• **Task list**
1. In the forum thread about the Artistry in Wood show, who taught the chip carving class that the poster attended?
2. Extend the forum thread about the Artistry in Wood show, starting after the point where it ends.

• **Quoted passage**
# Artistry in Wood 2013



## socrbent (Mar 9, 2012)

Just a reminder to those who will be near Dayton, Ohio this weekend of the Dayton Carvers Guilds 32nd Annual Artistry in Wood on Saturday November 9 and Sunday November 10 at the Airport Expo Center, Dayton OH
3900 McCauley Dr, Vandalia Ohio. Last year was my introduction to this event. I was in total awe at the wonderful items on exhibit and offered for sale. There were carvings of all sorts from a small to large, turnings of amazing quality, unique intarsa, wooden items of all sorts, vendors of wood, tools, and other related items. several classes were offered. Got some good ideas for projects. I attended one on Chip Carving by Wayne Barton. Bought a very realistic carving of a colorful maple leaf my wife was wearing today and a flaming Box Elder lidded bowl. Here's some pics:
























Check this out - http://www.daytoncarvers.com/artistryinwood.html


----------



## facecarver (Oct 24, 2013)

• **Source information**

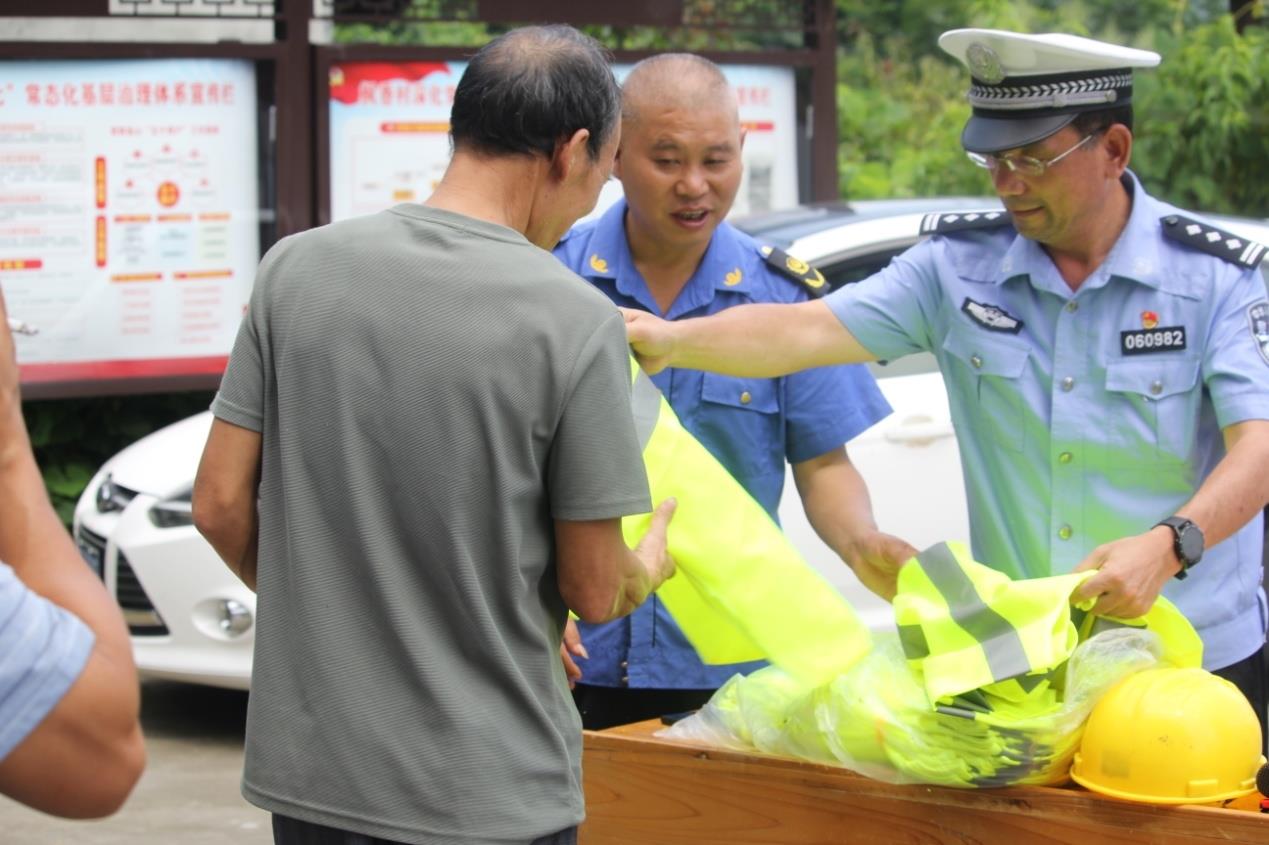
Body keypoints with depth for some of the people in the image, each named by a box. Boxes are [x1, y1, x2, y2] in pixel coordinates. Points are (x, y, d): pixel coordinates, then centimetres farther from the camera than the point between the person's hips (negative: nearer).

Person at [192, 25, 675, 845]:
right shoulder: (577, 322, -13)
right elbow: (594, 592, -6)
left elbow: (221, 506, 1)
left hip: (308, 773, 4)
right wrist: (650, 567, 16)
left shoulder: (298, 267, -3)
...
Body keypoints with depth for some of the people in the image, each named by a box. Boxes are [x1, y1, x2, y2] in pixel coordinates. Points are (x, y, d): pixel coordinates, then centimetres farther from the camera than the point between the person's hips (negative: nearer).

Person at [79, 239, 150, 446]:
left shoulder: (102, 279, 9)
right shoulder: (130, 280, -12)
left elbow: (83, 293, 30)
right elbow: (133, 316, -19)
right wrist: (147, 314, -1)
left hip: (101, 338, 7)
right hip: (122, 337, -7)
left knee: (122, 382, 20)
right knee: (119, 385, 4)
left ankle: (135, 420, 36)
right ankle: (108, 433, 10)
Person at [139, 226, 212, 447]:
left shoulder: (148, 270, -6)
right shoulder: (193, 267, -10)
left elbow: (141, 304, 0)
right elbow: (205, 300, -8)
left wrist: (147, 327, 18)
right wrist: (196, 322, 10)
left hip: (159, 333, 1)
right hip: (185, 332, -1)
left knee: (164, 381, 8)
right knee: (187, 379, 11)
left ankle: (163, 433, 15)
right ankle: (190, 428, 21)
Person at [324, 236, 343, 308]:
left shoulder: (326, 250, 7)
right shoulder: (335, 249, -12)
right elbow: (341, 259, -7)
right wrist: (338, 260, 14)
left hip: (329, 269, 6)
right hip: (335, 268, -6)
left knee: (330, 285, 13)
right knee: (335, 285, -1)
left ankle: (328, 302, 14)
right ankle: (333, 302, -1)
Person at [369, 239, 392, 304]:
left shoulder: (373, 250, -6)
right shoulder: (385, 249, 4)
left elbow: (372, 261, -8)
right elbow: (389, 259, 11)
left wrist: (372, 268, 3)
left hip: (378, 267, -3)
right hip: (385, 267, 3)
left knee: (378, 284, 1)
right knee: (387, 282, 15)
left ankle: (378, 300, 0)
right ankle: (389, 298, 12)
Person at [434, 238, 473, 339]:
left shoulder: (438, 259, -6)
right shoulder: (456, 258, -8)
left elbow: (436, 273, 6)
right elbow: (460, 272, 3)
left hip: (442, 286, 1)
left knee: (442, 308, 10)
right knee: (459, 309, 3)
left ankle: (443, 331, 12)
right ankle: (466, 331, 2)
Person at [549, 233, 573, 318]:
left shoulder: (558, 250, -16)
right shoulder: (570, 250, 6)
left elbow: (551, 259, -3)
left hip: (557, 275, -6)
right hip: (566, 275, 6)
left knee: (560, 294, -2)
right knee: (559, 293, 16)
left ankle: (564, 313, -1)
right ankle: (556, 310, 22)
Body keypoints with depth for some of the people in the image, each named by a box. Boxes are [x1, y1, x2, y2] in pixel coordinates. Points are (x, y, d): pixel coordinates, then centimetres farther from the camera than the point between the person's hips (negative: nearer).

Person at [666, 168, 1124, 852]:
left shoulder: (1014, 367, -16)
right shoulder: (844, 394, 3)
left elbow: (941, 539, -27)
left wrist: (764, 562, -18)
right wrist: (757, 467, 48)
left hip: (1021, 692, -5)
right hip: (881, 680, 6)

• **Set of answers**
1. Wayne Barton

2.
I went this year for the first time.It's a long drive from Annapolis,Md. were I live.I drove thru the mountains of western md. and west Virginia,so that was cool.I took a lot of photos,and made two Youtube slide shows.One is posted in my blog as a link…..


----------



## socrbent (Mar 9, 2012)

Wow you sure traveled a ways. I only live 35 minutes away. Did you like the street scene figure carvings?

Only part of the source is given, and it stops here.